Corneille contre le vraisemblable
Dans son Discours sur l’utilité et les parties du poème dramatique, Corneille écrit :
(Extrait)
« … Il faut que le poète traite son sujet selon le vraisemblable et le nécessaire ; Aristote le dit, et tous ses interprètes répètent les mêmes paroles, qui leur semblent si claires et si intelligibles, qu'aucun d'eux n'a daigné nous dire, non plus que lui, ce que c'est que ce vraisemblable et ce nécessaire. Beaucoup même ont si peu considéré ce dernier mot, qui accompagne toujours l'autre chez ce philosophe, hormis une seule fois, où il parle de la comédie, qu'on en est venu jusqu'à établir une maxime très fausse, qu'il faut que le sujet d'une tragédie soit vraisemblable ; appliquant ainsi aux conditions du sujet la moitié de ce qu'il a dit de la manière de le traiter. Ce n'est pas qu'on ne puisse faire une tragédie d'un sujet purement vraisemblable : il en donne pour exemple La Fleur d'Agathon, où les noms et les choses étaient de pure invention, aussi bien qu'en la comédie ; mais les grands sujets qui remuent fortement les passions, et en opposent l'impétuosité aux lois du devoir ou aux tendresses du sang, doivent toujours aller au-delà du vraisemblable, et ne trouveraient aucune croyance parmi les auditeurs, s'ils n'étaient soutenus, ou par l'autorité de l'histoire qui persuade avec empire, ou par la préoccupation de l'opinion commune qui nous donne ces mêmes auditeurs déjà tout persuadés.
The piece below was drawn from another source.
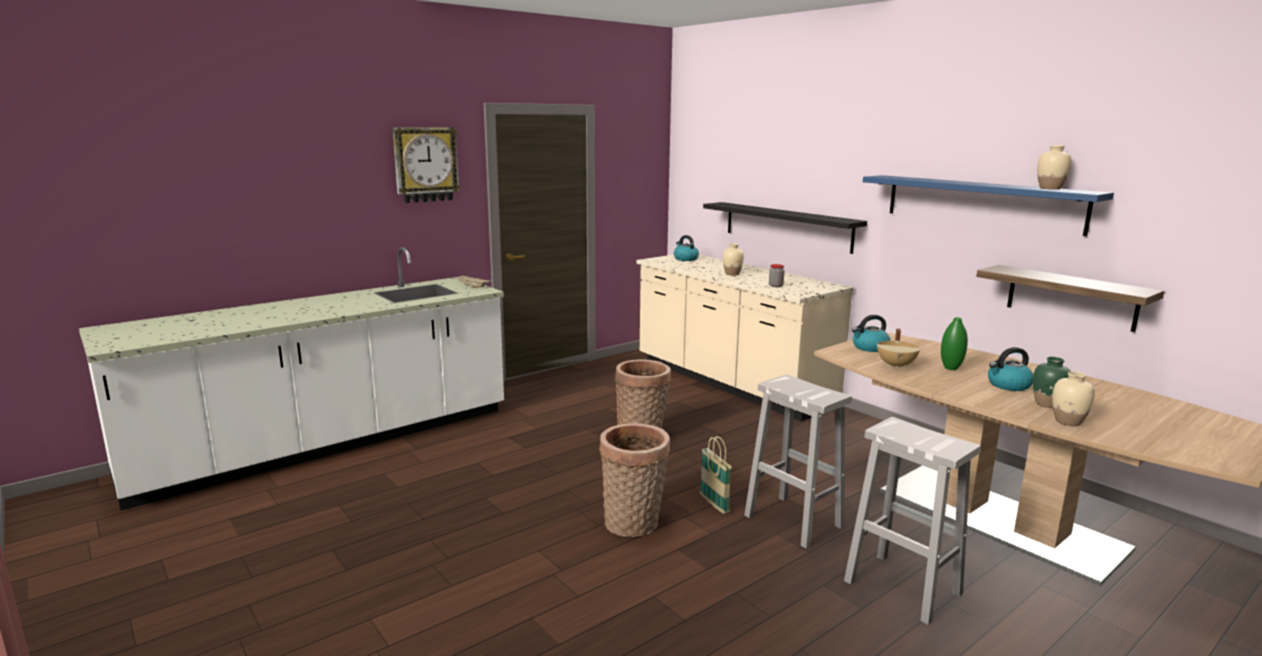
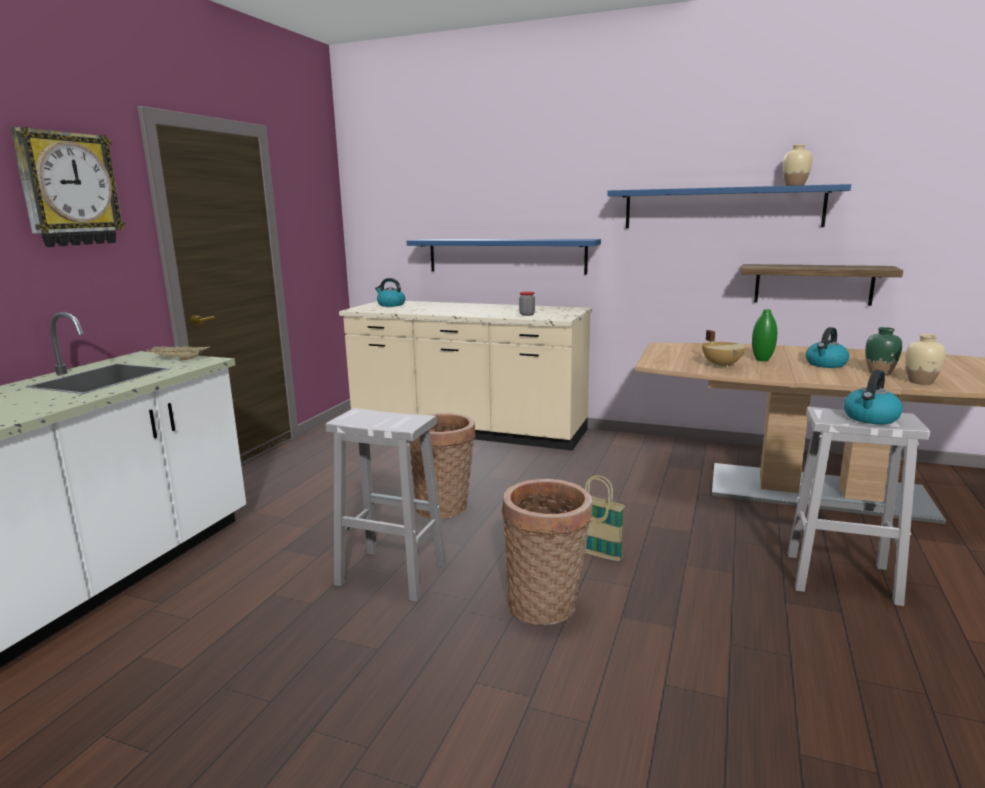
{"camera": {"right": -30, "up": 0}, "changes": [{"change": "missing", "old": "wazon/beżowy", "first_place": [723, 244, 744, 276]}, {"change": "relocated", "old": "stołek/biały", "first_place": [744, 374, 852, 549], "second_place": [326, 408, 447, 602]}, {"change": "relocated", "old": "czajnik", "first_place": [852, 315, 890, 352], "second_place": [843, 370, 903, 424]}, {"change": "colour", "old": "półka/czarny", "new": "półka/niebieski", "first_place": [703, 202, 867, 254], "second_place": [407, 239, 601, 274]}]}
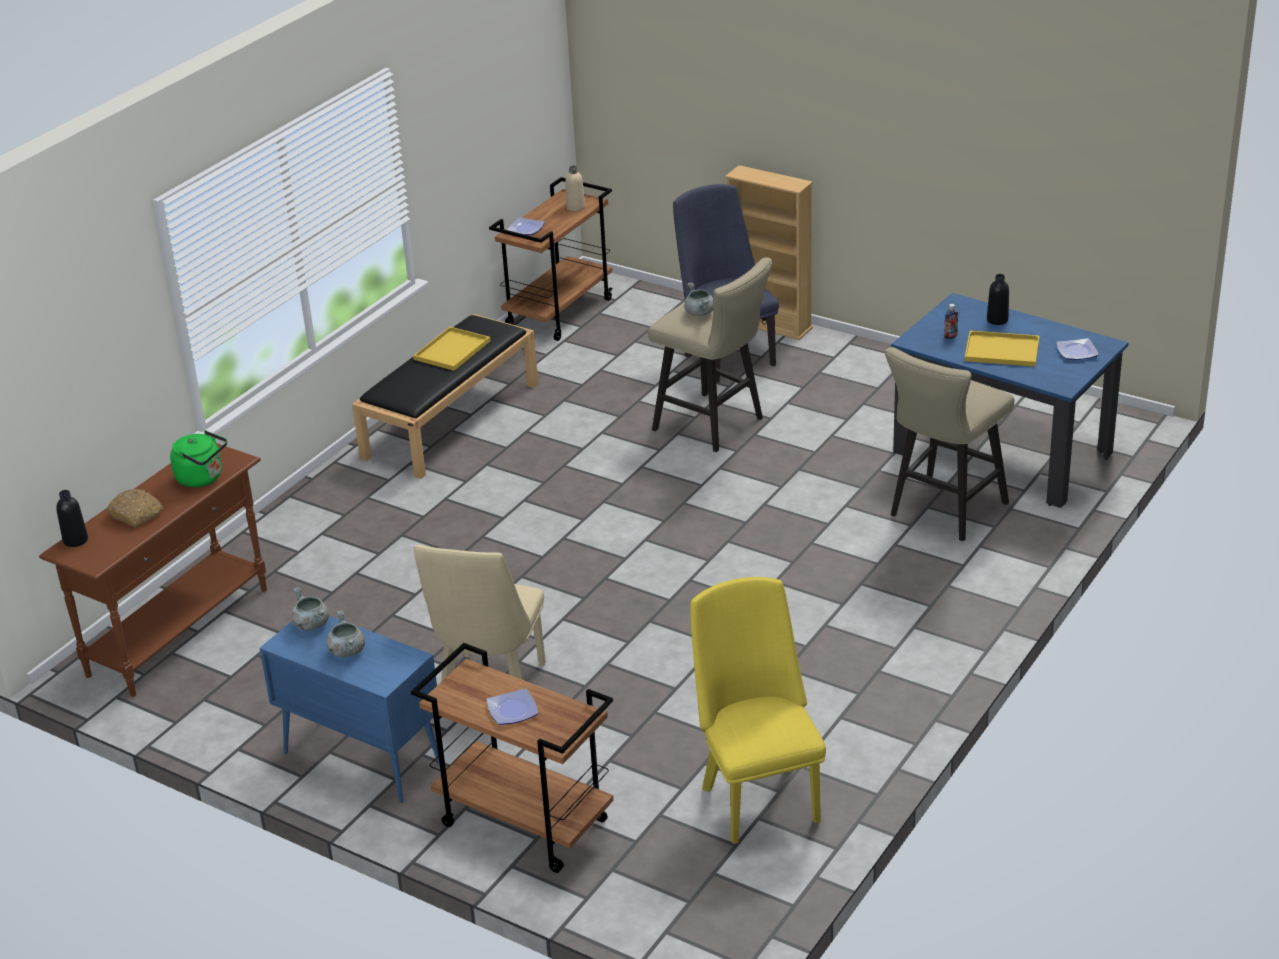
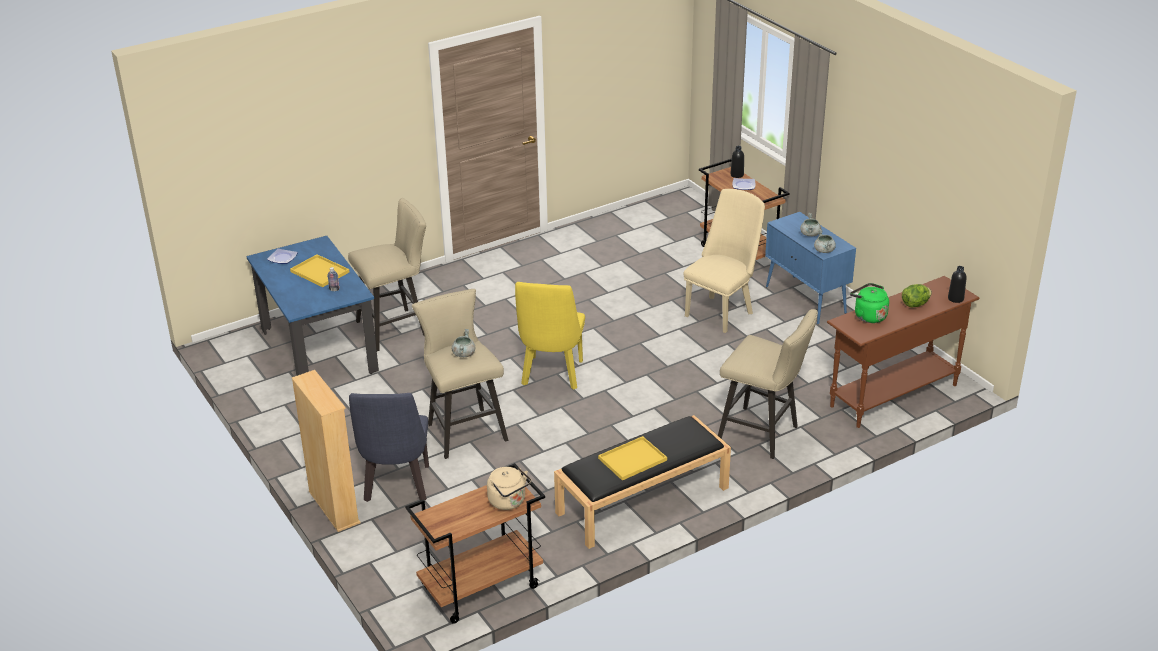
{"camera": {"right": -155, "up": 0}, "changes": [{"change": "missing", "old": "butelka/beżowy", "first_place": [565, 166, 585, 211]}, {"change": "appeared", "new": "stołek/beżowy", "second_place": [718, 309, 818, 459]}, {"change": "relocated", "old": "krzesło/żółty", "first_place": [691, 577, 826, 844], "second_place": [515, 282, 585, 390]}, {"change": "relocated", "old": "butelka/czarny", "first_place": [987, 274, 1009, 325], "second_place": [730, 146, 744, 178]}, {"change": "exchanged", "old": "chleb", "new": "sałata", "first_place": [107, 489, 163, 527], "second_place": [902, 284, 932, 307]}, {"change": "exchanged", "old": "talerz", "new": "czajnik/beżowy", "first_place": [506, 217, 545, 235], "second_place": [487, 467, 532, 510]}]}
Il n'est pas vraisemblable que Médée tue ses enfants, que Clytemnestre assassine son mari, qu'Oreste poignarde sa mère ; mais l'histoire le dit, et la représentation de ces grands crimes ne trouve point d'incrédules. Il n'est ni vrai ni vraisemblable qu'Andromède, exposée à un monstre marin, ait été garantie de ce péril par un cavalier volant, qui avait des ailes aux pieds ; mais c'est une erreur que l'antiquité a reçue, et comme elle l'a transmise jusqu'à nous, personne ne s'en offense quand il la voit sur le théâtre. Il ne serait pas permis toutefois d'inventer sur ces exemples… »
Quelques pistes de lecture
En 1660, le problème de la vraisemblance d’une œuvre théâtrale était d’actualité. La critique répondait oui, Corneille non.
Sa réflexion donne d’abord l’impression d’une analyse objective de la pense d’Aristote. Mais Corneille a pour objectif la défense de ses pièces (Sentiments de l’Académie sur Le Cid[1], 1637). Il est donc à la fois juge et partie.
Il commence par évoquer l’imprécision d’Aristote, chez ses commentateurs et en conclut à la fausseté du principe selon lequel le sujet tragique doit être nécessairement vraisemblable. Dans la seconde partie, il définit ce qu’est selon lui l’essence du tragique (ne parlant que de lui-même : « J’oubliais de vous dire que je ne prends d’exemples que chez moi », écrit-il à l’abbé de Pure). Le véritable sujet tragique doit toujours aller au-delà du vraisemblable. Il prend des exemples dans le théâtre antique mais conclut sur un exemple personnel.
A propos de Médée (1635), Corneille évoque les gens cultivés qui connaissent déjà le déroulement de l’action : elle tue ses enfants. Il suffit ainsi qu’un fait soit attesté par l’histoire ou la légende, qu’il soit en somme considéré comme vrai pour qu’on puisse le porter à la scène. La question de la vraisemblance serait donc une fausse question.
Quant à Andromède (1650), il s’agit d’une « pièce à machines » (qui relève de la fantaisie baroque). Corneille établit que ce cas n’est ni vrai ni vraisemblable et pourtant la légende même peut être supérieur à l’histoire. Il se fait gloire d’avoir pris son sujet dans la mythologie et détaille le caractère étrange de la légende : faits fabuleux, monstre marin, cavalier volant avec des ailes aux pieds. Le fabuleux est accrédité par l’accueil que lui a fait l’Antiquité : en bon classique, il fait appel à la culture du public. La cause est ainsi jugée. Il établit la doctrine de l’invraisemblable vrai.
Notons toutefois qu’il a pris de grandes libertés par rapport à l’histoire dans La Mort de Pompée et Rodogune.
Mais Corneille a l’intuition que la vérité artistique est plus complexe que la vérité de la vie et que le concept de vraisemblance est bien court et relatif. En ce sens, il est proche de Racine.